In this talk, I offer two complementary perspectives that revisit this assumption. First, in the offline setting, I introduce a transformation algorithm that converts outcome-supervision data into process-supervision data, and show through its analysis that, under standard coverage assumptions, outcome supervision is statistically no more difficult than process supervision. This result suggests that observed performance gaps arise from algorithmic limitations rather than fundamental statistical barriers. In addition, our results provide a finer-grained analysis of the Direct Policy Optimization (DPO) algorithm.
Second, I turn to the online setting and present provably sample-efficient algorithms that achieve strong performance guarantees using only trajectory-level feedback.

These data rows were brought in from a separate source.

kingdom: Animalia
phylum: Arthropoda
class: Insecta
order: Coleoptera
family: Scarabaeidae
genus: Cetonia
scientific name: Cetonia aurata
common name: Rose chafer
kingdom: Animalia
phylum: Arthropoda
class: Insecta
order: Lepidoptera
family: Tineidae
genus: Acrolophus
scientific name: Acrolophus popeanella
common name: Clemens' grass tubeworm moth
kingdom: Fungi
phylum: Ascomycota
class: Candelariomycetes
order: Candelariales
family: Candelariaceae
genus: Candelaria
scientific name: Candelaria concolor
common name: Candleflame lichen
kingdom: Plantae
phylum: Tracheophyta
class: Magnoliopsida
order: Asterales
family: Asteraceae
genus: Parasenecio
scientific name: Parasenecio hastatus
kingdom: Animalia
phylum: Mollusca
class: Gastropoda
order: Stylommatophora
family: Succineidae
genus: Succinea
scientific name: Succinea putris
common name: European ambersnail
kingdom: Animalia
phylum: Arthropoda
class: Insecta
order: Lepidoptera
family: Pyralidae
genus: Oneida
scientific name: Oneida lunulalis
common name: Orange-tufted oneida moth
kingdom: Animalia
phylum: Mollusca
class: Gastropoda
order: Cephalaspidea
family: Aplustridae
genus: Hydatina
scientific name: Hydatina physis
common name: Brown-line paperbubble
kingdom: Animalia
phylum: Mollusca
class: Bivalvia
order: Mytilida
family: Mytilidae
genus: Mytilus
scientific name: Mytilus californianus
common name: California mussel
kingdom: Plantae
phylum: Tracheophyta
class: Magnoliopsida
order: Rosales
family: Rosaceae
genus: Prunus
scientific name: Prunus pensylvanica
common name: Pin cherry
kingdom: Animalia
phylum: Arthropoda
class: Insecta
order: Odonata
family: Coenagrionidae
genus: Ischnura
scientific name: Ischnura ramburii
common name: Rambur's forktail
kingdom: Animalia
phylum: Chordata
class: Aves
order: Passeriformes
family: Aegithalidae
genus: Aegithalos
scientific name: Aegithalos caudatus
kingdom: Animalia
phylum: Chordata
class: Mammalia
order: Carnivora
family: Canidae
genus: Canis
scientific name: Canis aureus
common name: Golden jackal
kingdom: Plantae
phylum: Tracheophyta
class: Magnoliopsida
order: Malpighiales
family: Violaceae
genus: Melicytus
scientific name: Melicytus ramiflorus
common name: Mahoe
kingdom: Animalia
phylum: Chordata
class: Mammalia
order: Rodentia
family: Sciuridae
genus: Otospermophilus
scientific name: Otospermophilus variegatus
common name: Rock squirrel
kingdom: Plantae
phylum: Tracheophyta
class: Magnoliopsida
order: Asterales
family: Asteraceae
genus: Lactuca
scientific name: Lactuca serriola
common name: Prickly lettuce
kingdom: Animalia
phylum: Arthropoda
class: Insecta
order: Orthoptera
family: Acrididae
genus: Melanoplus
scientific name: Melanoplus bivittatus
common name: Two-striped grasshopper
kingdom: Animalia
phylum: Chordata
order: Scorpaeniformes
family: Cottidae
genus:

At the same time, I identify sharp separations: there exist classes of MDPs in which outcome-based feedback incurs an exponential disadvantage relative to step-level supervision. These results precisely characterize when—and why—process supervision is genuinely necessary.
I conclude by outlining my broader research vision for the role of reinforcement learning in the age of large language models.
Biography:
Zeyu Jia is a final-year PhD student in the Department of Electrical Engineering and Computer Science at MIT, where he is affiliated with the Laboratory for Information and Decision Systems (LIDS). Prior to joining MIT, he received his bachelor's degree from the School of Mathematical Sciences at Peking University. His research interests include machine learning theory, with a focus on reinforcement learning, statistics, and information theory.